◆ OPDRACHT A: Herhaal uit het tekstfragment woordelijk het stuk dat begint bij "Meer dan de" en doorloopt tot en met "output in Nederland.".
◆ OPDRACHT B: Welk deel van de docenten spreekt volgens het tekstfragment onvoldoende Nederlands om in het Nederlands les te geven?

◆ TEKSTFRAGMENT:
========================================

Studenten profiteren van Engelstalig onderwijs 

Meer dan de helft van onze docenten spreekt Nederlands niet op een niveau dat voldoende zou zijn om in het Nederlands les te geven. Dat is misschien het grootste probleem als we ons onderwijs alleen nog in het Nederlands mogen geven. Wetenschappers uit China, de VS, Italië of Zimbabwe vragen om Nederlands te leren op een niveau dat voldoende is voor onderwijs zou niet alleen leiden tot een enorm tekort aan onderwijzend personeel, maar ook resulteren in een talentexodus en verarming van de wetenschappelijke output in Nederland.

========================================

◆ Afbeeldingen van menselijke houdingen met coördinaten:
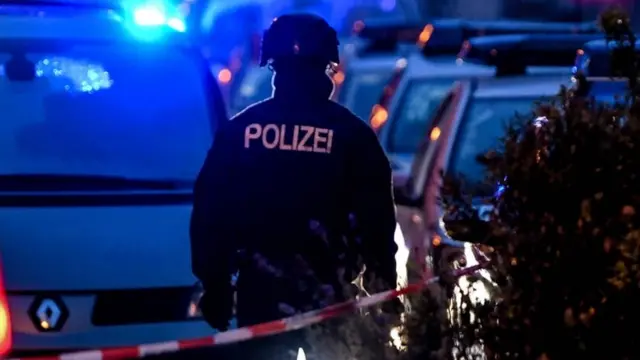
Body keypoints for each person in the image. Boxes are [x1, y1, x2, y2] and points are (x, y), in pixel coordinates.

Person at [189, 13, 398, 359]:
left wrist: (216, 285)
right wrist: (383, 287)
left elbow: (211, 212)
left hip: (260, 298)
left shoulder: (240, 132)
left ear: (273, 68)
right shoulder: (352, 136)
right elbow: (376, 221)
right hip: (332, 302)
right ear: (328, 68)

========================================

◆ ANTWOORDRUIMTE A:
Meer dan de helft van onze docenten spreekt Nederlands niet op een niveau dat voldoende zou zijn om in het Nederlands les te geven. Dat is misschien het grootste probleem als we ons onderwijs alleen nog in het Nederlands mogen geven. Wetenschappers uit China, de VS, Italië of Zimbabwe vragen om Nederlands te leren op een niveau dat voldoende is voor onderwijs zou niet alleen leiden tot een enorm tekort aan onderwijzend personeel, maar ook resulteren in een talentexodus en verarming van de wetenschappelijke output in Nederland.

◆ ANTWOORDRUIMTE B: Meer dan de helft.